Well, if <math.h> is included, perhaps, but this would need to be documented as an implementation-defined behavior. The GCC manual Section 4 "C Implementation-Defined Behavior" doesn't seem to document such constant expressions and when they are available.

If <math.h> is not included, there should be at least a warning because fabs() or fma() is used without including the header first, thus potentially yielding unexpected results and obscure bugs.
Comment 5 jsm-csl@polyomino.org.uk 2017-05-15 13:44:20 UTC
On Mon, 15 May 2017, vincent-gcc at vinc17 dot net wrote:

> GCC misses a diagnostic when the fabs() or fma() function is used in an
> initializer. For instance, consider:

There are pedwarns-if-pedantic for these cases.

> Note that <math.h> is not included, so that fabs() and fma() must not be
> regarded as special. But even when these functions are regarded as ISO C's
> specified ones, the diagnostic should probably still be present (it seems that
> the C standard does not make an exception for such functions, unfortunately).
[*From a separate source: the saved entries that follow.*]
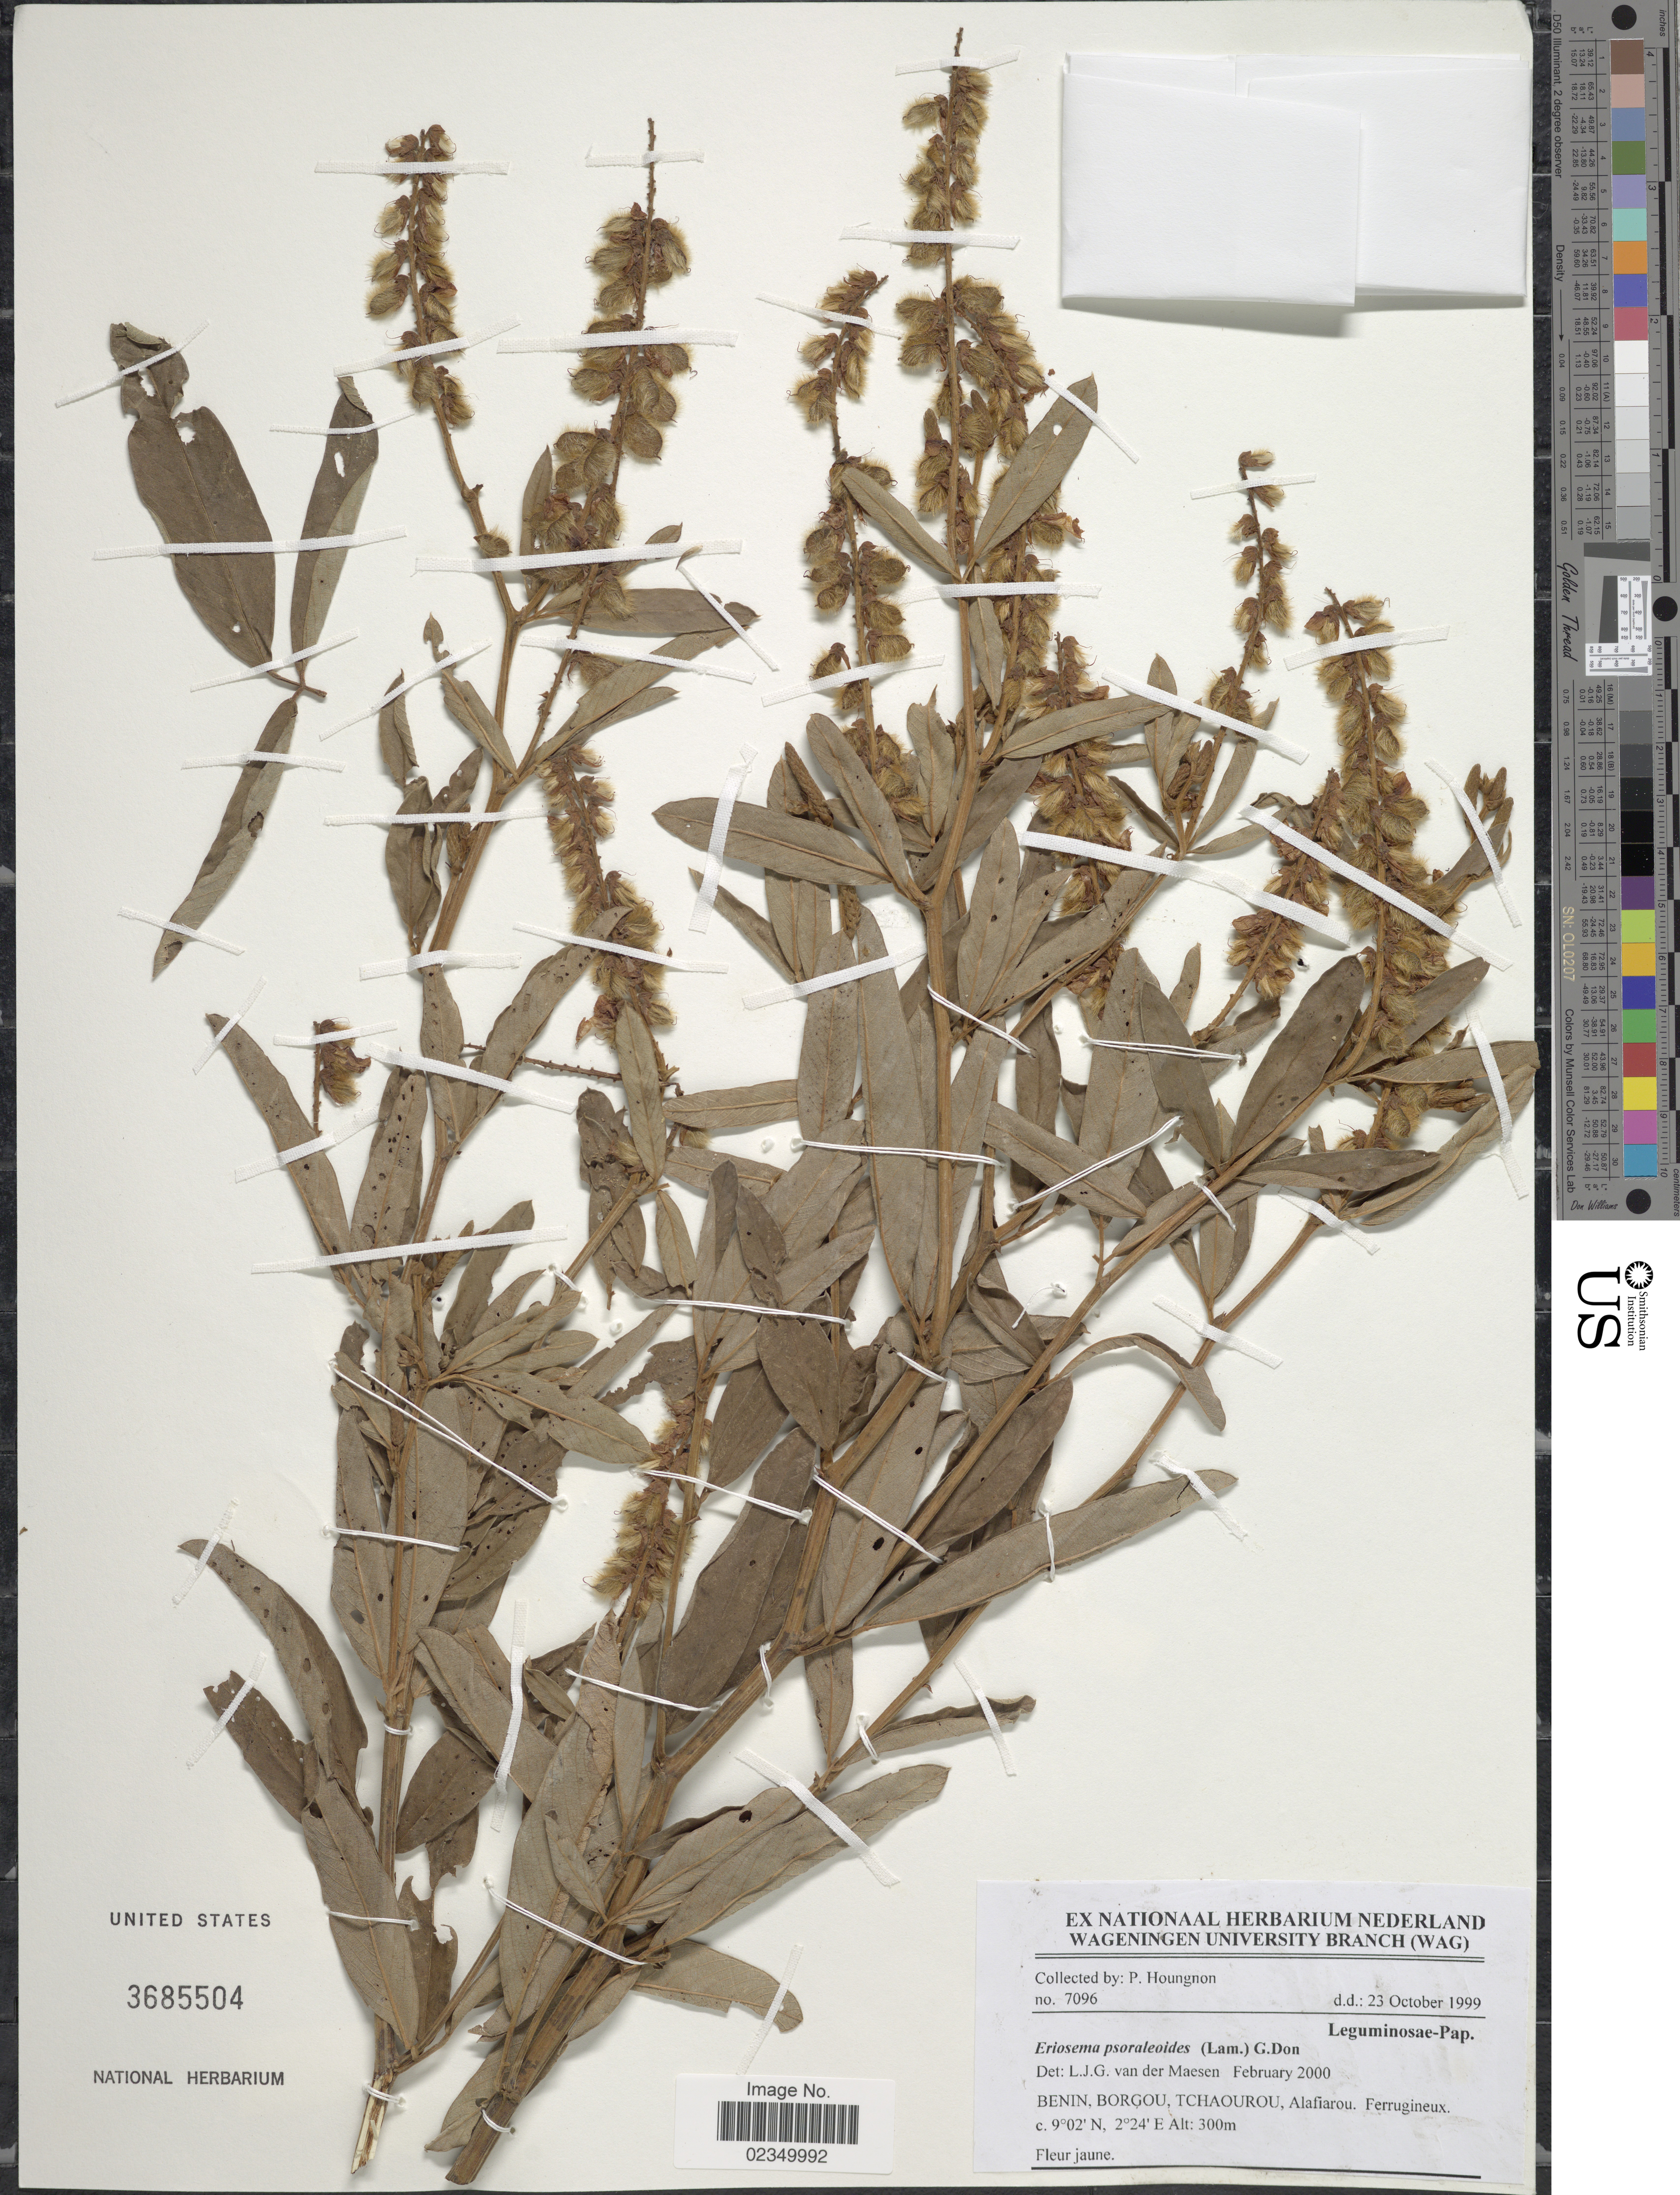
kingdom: Plantae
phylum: Tracheophyta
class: Magnoliopsida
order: Fabales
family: Fabaceae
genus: Eriosema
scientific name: Eriosema psoraloides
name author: (Lam.) G. Don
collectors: P. Houngnon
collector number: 7096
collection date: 1999-10-23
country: Benin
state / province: Borgou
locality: Benin, Borgou, Tchaourou, Alafiarou, Ferrugineux.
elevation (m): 300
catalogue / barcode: US 3685504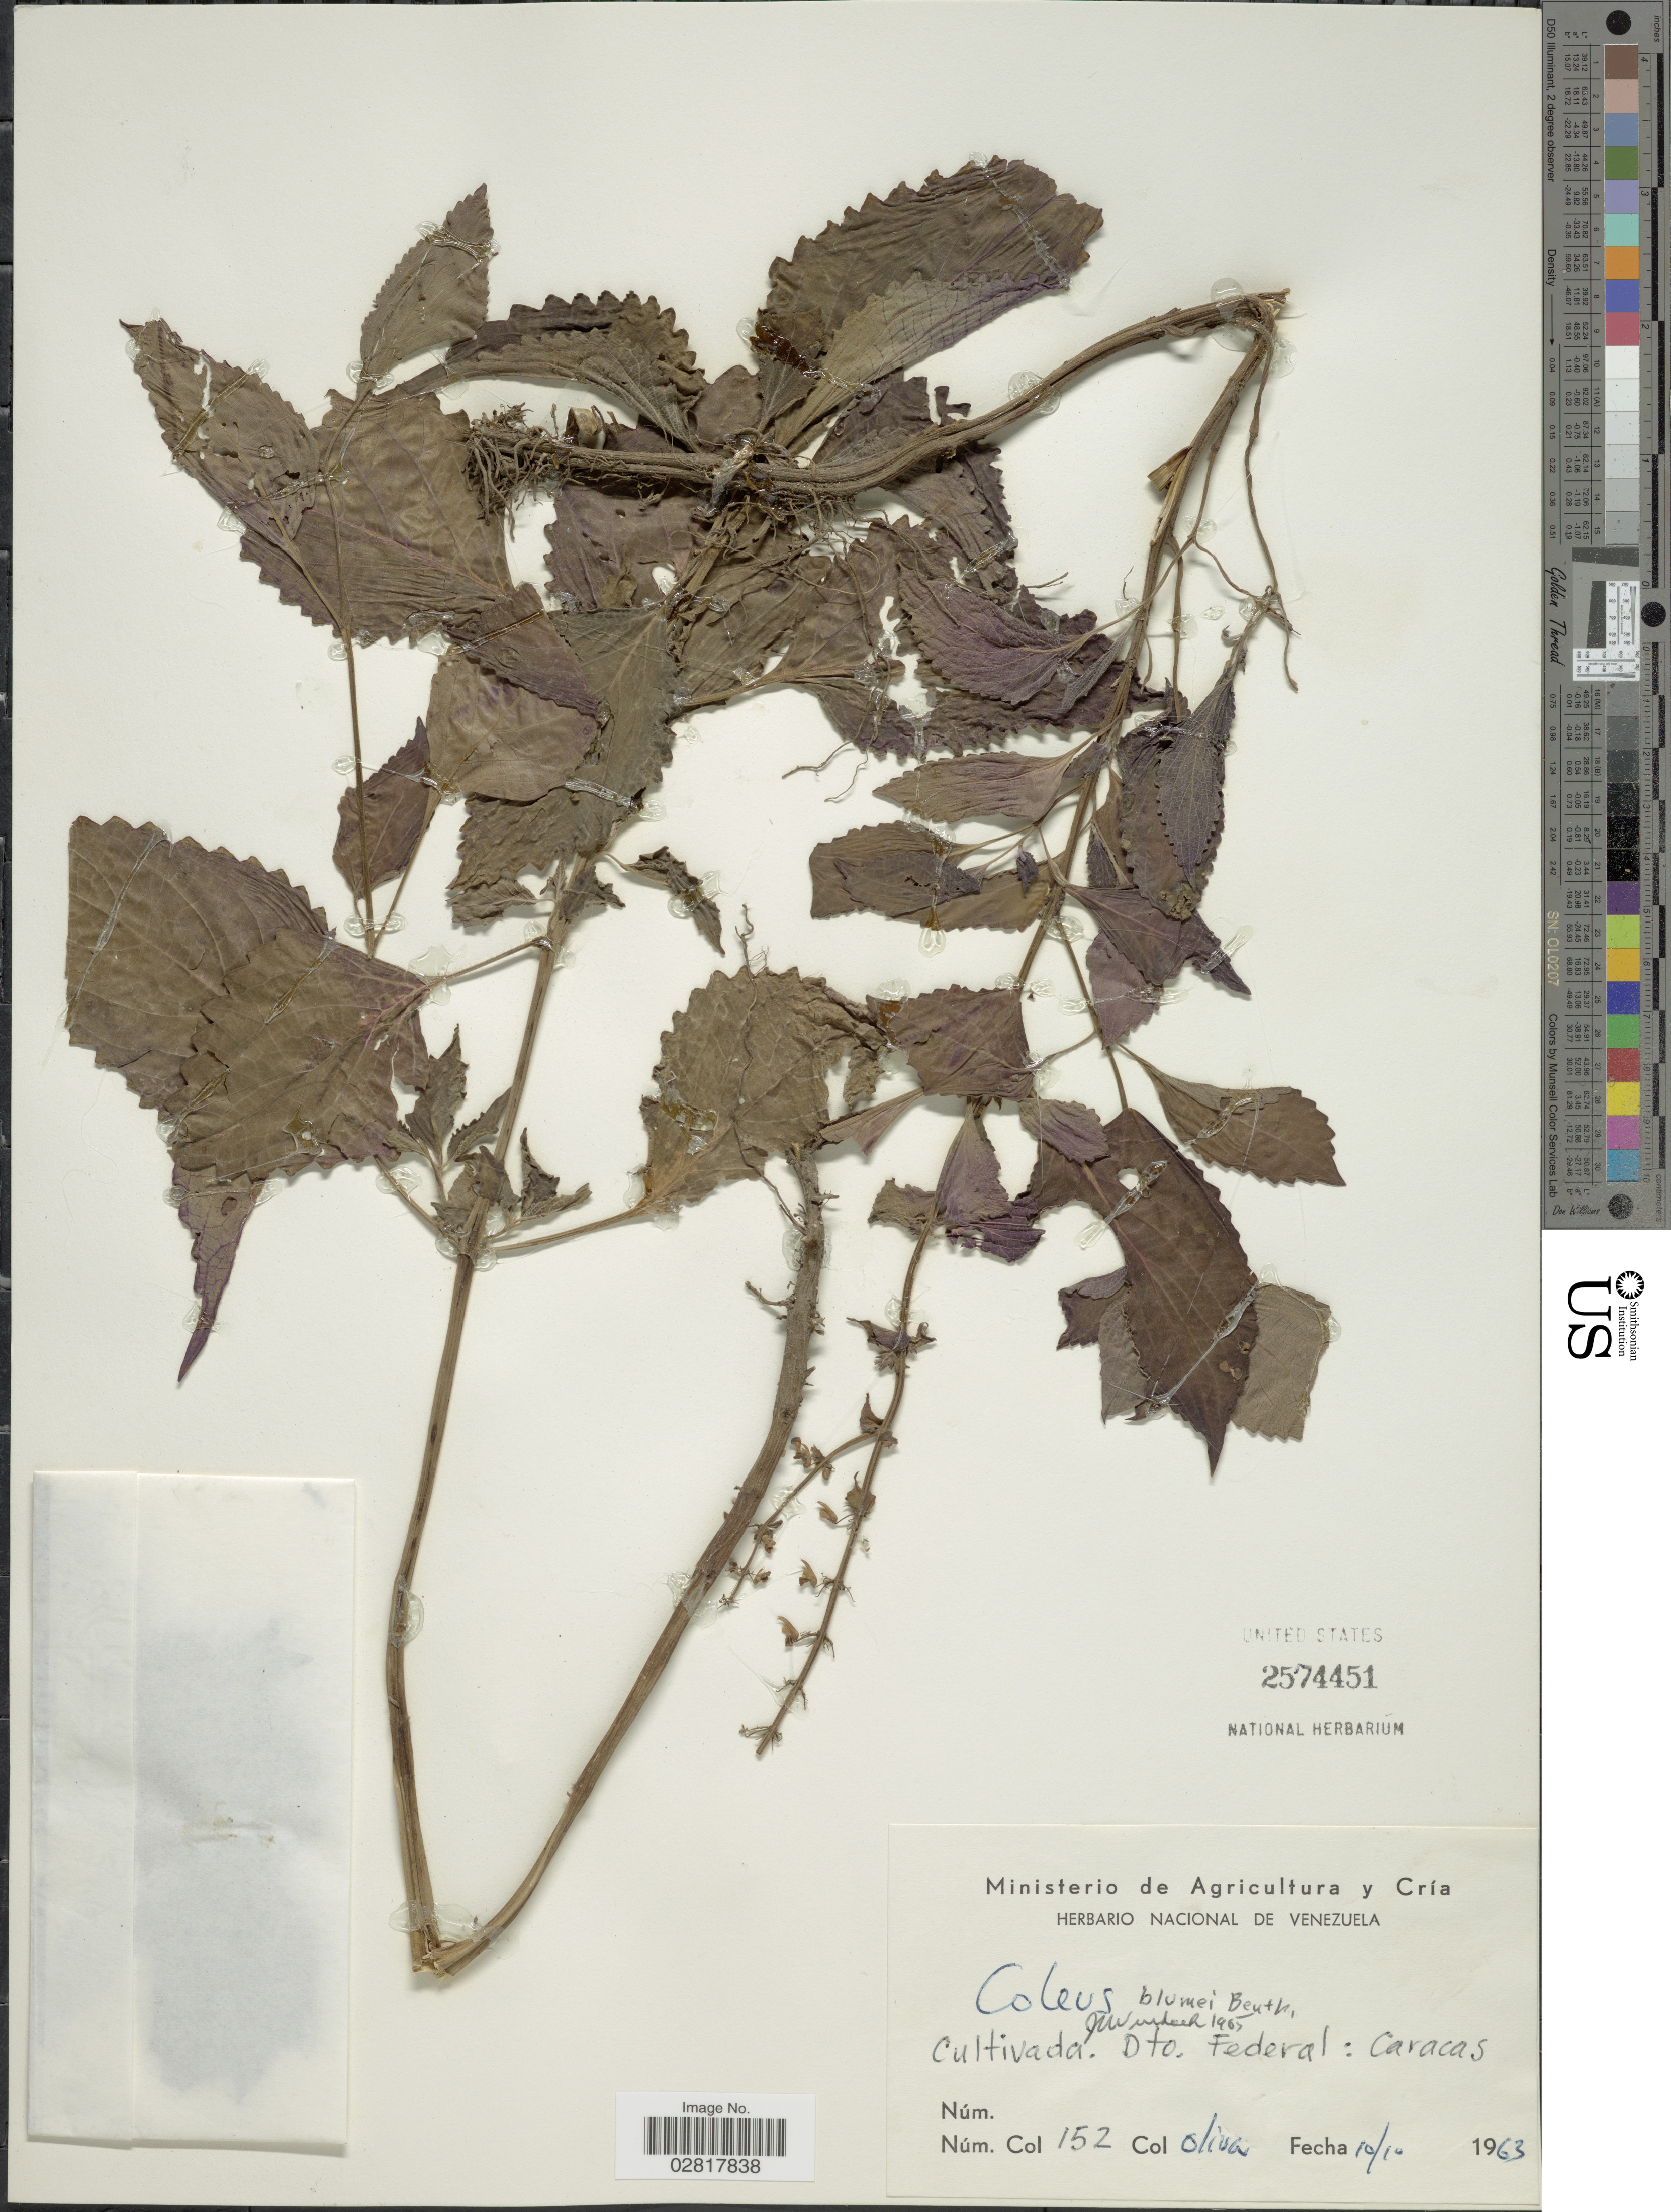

The reservations with external linkage in C99/C11 7.1.3#1 are not 
conditional on whether the corresponding header is included.  (Only C90 
Amendment 1 had such reservations conditional on inclusion of the 
corresponding header, for the new functions it added, and that condition 
would only be relevant with -std=iso9899:199409.)
Comment 6 jsm-csl@polyomino.org.uk 2017-05-15 13:48:24 UTC
On Mon, 15 May 2017, nsz at gcc dot gnu.org wrote:

> fabs and fma identifiers are reserved for the implementation and it is valid to
> treat them as constant expression in initializers based on c99 6.6p10

The calls violate the requirement for constant expressions not to contain 
function calls, hence the pedwarns-if-pedantic being necessary for this 
code.
Comment 7 Andrew Pinski 2021-09-29 09:06:57 UTC
As mentioned -std=c99 -pedantic-errors errors out like expected.